Give back an exact copy of the lines below, from the first through the line with "cells are negative"; please stop there.

##############################

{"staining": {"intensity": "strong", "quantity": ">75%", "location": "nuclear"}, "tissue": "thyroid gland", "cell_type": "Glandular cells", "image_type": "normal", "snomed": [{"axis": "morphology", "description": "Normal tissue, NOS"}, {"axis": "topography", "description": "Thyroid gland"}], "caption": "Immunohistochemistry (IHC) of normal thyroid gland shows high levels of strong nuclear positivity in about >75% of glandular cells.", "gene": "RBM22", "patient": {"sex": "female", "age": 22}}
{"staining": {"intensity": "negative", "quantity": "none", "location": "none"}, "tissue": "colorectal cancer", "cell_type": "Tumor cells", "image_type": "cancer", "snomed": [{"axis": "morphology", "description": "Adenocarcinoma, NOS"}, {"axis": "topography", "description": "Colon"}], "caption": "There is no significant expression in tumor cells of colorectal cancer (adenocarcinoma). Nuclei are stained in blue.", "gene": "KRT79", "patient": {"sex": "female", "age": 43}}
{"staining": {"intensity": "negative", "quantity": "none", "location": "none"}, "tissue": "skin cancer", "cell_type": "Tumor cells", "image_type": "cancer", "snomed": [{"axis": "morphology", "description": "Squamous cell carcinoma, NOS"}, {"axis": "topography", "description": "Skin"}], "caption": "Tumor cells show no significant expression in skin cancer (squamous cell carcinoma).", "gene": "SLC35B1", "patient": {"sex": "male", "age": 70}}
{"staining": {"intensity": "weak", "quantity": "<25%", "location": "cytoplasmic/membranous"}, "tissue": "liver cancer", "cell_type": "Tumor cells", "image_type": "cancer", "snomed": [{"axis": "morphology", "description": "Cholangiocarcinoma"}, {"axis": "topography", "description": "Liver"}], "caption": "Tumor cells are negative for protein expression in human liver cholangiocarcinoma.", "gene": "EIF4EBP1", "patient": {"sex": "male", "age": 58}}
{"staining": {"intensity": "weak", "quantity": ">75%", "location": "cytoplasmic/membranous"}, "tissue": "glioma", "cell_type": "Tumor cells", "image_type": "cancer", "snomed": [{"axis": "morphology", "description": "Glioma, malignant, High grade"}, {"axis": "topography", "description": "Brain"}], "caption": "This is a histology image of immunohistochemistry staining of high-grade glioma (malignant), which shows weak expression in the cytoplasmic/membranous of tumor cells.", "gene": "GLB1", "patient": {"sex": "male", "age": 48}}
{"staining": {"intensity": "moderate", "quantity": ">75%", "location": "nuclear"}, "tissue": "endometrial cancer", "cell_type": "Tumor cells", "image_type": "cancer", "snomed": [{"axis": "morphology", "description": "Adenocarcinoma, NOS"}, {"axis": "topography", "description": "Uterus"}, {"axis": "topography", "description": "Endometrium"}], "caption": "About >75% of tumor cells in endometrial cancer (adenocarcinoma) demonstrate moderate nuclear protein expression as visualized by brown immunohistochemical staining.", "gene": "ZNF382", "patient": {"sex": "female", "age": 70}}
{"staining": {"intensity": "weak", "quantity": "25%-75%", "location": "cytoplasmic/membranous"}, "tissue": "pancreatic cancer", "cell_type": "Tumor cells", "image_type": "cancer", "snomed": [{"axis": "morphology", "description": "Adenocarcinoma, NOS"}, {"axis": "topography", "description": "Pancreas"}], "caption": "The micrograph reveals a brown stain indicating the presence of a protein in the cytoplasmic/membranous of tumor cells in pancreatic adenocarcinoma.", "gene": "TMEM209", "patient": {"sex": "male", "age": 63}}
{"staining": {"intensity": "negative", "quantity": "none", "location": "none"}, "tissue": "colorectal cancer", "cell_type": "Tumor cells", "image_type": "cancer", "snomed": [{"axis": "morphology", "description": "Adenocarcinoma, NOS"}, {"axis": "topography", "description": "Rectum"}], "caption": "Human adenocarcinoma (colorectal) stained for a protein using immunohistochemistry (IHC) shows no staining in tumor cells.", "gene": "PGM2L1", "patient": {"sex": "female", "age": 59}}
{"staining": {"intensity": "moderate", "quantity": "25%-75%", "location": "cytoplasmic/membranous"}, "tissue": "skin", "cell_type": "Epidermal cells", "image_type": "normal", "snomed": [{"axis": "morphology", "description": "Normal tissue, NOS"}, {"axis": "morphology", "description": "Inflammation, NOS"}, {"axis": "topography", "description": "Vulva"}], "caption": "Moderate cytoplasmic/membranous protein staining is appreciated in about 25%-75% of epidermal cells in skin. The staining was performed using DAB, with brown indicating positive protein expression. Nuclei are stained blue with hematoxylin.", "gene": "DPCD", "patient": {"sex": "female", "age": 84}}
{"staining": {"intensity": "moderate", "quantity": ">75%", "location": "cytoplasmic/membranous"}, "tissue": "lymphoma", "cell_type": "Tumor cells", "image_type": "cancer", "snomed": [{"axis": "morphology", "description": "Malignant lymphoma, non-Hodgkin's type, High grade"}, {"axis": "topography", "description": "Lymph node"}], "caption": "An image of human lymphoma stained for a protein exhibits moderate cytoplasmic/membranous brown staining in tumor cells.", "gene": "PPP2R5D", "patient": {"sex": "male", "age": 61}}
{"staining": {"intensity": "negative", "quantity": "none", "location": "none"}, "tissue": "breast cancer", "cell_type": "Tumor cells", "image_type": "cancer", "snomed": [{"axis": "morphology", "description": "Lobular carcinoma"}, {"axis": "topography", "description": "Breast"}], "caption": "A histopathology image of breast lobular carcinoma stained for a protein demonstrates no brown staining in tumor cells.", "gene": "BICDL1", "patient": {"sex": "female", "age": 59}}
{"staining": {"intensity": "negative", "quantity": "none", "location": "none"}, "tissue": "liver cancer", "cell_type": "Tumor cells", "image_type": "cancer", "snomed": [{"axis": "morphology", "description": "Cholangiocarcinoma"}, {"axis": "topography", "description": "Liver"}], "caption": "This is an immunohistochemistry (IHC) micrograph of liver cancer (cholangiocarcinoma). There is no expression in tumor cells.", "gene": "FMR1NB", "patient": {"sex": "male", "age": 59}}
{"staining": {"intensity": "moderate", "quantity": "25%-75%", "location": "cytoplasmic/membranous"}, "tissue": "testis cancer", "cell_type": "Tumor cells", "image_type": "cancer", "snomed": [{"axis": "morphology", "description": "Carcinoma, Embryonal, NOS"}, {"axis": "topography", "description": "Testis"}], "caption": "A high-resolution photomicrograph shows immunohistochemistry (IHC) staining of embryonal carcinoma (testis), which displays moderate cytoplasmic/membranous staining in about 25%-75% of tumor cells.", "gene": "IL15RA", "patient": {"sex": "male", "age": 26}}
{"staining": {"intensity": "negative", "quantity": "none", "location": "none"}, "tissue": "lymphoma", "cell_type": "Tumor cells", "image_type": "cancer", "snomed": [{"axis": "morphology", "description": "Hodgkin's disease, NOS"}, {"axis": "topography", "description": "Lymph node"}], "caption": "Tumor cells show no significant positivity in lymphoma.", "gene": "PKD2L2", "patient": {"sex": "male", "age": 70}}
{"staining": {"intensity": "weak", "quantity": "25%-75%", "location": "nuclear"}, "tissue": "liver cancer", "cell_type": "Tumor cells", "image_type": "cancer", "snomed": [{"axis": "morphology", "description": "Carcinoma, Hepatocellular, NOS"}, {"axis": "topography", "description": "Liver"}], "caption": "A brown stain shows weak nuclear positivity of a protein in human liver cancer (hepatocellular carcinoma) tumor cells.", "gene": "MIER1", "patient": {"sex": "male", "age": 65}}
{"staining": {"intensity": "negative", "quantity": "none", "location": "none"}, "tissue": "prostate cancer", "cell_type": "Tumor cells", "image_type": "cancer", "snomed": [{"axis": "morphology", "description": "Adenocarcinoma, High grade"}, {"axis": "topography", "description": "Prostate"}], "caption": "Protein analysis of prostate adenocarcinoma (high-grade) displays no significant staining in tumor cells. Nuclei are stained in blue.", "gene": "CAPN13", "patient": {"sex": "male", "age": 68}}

##############################

## FINISHED TASK
{"staining": {"intensity": "strong", "quantity": ">75%", "location": "nuclear"}, "tissue": "thyroid gland", "cell_type": "Glandular cells", "image_type": "normal", "snomed": [{"axis": "morphology", "description": "Normal tissue, NOS"}, {"axis": "topography", "description": "Thyroid gland"}], "caption": "Immunohistochemistry (IHC) of normal thyroid gland shows high levels of strong nuclear positivity in about >75% of glandular cells.", "gene": "RBM22", "patient": {"sex": "female", "age": 22}}
{"staining": {"intensity": "negative", "quantity": "none", "location": "none"}, "tissue": "colorectal cancer", "cell_type": "Tumor cells", "image_type": "cancer", "snomed": [{"axis": "morphology", "description": "Adenocarcinoma, NOS"}, {"axis": "topography", "description": "Colon"}], "caption": "There is no significant expression in tumor cells of colorectal cancer (adenocarcinoma). Nuclei are stained in blue.", "gene": "KRT79", "patient": {"sex": "female", "age": 43}}
{"staining": {"intensity": "negative", "quantity": "none", "location": "none"}, "tissue": "skin cancer", "cell_type": "Tumor cells", "image_type": "cancer", "snomed": [{"axis": "morphology", "description": "Squamous cell carcinoma, NOS"}, {"axis": "topography", "description": "Skin"}], "caption": "Tumor cells show no significant expression in skin cancer (squamous cell carcinoma).", "gene": "SLC35B1", "patient": {"sex": "male", "age": 70}}
{"staining": {"intensity": "weak", "quantity": "<25%", "location": "cytoplasmic/membranous"}, "tissue": "liver cancer", "cell_type": "Tumor cells", "image_type": "cancer", "snomed": [{"axis": "morphology", "description": "Cholangiocarcinoma"}, {"axis": "topography", "description": "Liver"}], "caption": "Tumor cells are negative for protein expression in human liver cholangiocarcinoma.", "gene": "EIF4EBP1", "patient": {"sex": "male", "age": 58}}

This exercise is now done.